A recent editorial is making news in Malaysia. According to Free Malaysia Today (FMT), the Umno government in Malaysia is making scapegoats of Christians in order to turn attention away from their own failures.
The original scapegoat (Azazel of Leviticus 16) was an innocent goat who had the sins of Israel put upon its head and was sent away from the camp, signifying a removal of sins from God’s people. Since then, anyone who has taken the blame for another has been referred to as a scapegoat.
FMT argues that Christians are now being asked to take the fall for the sins of Malaysia’s government leaders. Things are going poorly in an increasingly Muslim Malaysia, so why not blame the Christians? Whether the accusations against Christians are true, these charges against Christians are nothing new.
From the beginning, Christians have been blamed: for unrest in Jerusalem (Acts 5); for social ills in Philippi (Acts 16:19ff); and for political unrest in Thessalonica (Acts 17:5ff). Less than four decades after the death of Christ, Christians were blamed for the destruction of Rome.

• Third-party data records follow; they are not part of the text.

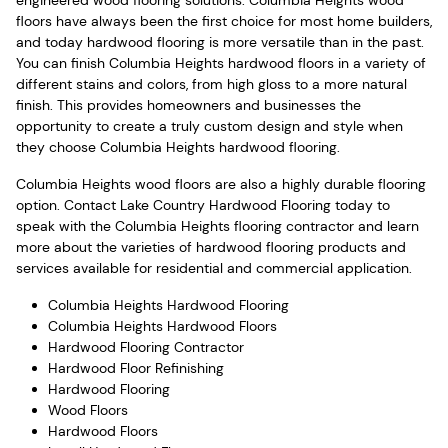
floors have always been the first choice for most home builders,
and today hardwood flooring is more versatile than in the past.
You can finish Columbia Heights hardwood floors in a variety of
different stains and colors, from high gloss to a more natural
finish. This provides homeowners and businesses the
opportunity to create a truly custom design and style when
they choose Columbia Heights hardwood flooring.
Columbia Heights wood floors are also a highly durable flooring
option. Contact Lake Country Hardwood Flooring today to
speak with the Columbia Heights flooring contractor and learn
more about the varieties of hardwood flooring products and
services available for residential and commercial application.
Columbia Heights Hardwood Flooring
Columbia Heights Hardwood Floors
Hardwood Flooring Contractor
Hardwood Floor Refinishing
Hardwood Flooring
Wood Floors
Hardwood Floors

Nero famously accused Christians of causing Rome to burn in 64 A.D. From that time forward, Christians were routinely considered a plague blighting an otherwise pristine and glorious Rome.
By the end of the 4th Century, Augustine had arrived on the Christian scene and finally had enough of the accusations against Christians. As a result, he wrote his epic defense of Christianity, The City of God. In that work, Augustine specifically addressed the folly of blaming Christians for the ills of Rome. Christians, according to Augustine, actually brought light into the darkness of Rome. Consider this paragraph from the City of God (Book I, Chapter 7):
St. Augustine Window Gnu Free License (source: Wikipedia)
All the spoiling then which Rome was exposed to in the recent calamity—all the slaughter, plundering, burning, and misery—was the result of the custom of war. But what was novel, was that savage barbarians showed themselves in so gentle a guise, that the largest churches were chosen and set apart to whom quarter was given, and that in them none were slain, from them none forcibly dragged… Whoever does not see that this is to be attributed to the name of Christ, and to the Christian temper, is blind; whoever sees this, and gives no praise, is ungrateful; whoever hinders any one from praising it, is mad.
Augustine pointed out that Christians brought humanity to war through their church ministries. Still, Augustine understood that Christians would be easy targets as scapegoats. He also understood that Christians had an obligation to be good citizens in the city of man precisely because they already were citizens of the city of God. This clash between ruling powers and Christian citizens did not end with the fall of the Roman empire; it continued on.
Few people realize that John Calvin was not motivated to write his systematic theology for the purpose of fueling five centuries of debate in the western tradition of Christianity. Calvin actually wrote his Institutes of the Christian Religion to defend Christians from the persecution they were receiving at the hands of European rulers. Christians were again being blamed for political unrest, and Calvin took up the pages of the Institutes for the purpose of stopping the slaughter. In his preface, Calvin addressed King Francis with these words about his reasons for writing:
For ungodly men have so far prevailed that Christ’s truth, even if it is not driven away scattered and destroyed, still lies hidden, buried and inglorious. The poor little church has either been wasted with cruel slaughter or banished into exile, or so overwhelmed by threats and fears that it dare not even open its mouth. And yet, with their usual rage and madness, the ungodly continue to batter a wall already toppling and to complete the ruin toward which they have been striving. Meanwhile no one comes forward to defend the church against such furies…
Calvin, obviously, hoped the Institutes would defend the church against the furies of persecution. What’s happening in Malaysia has happened before. There is nothing new under the sun with regard to persecution. I am not surprised to read that the same scapegoating of Christians is continuing in Malaysia, but I am anxiously awaiting the next Augustine or Calvin to come to the aid of the Bride of Christ.
Then again, maybe we don’t need a single great man. Maybe, instead, we need the Lord to raise up an army of people like us to oppose injustice and exalt Christ. Why not us? History is certainly on our side. Even if history were against us, Christ would still be for us.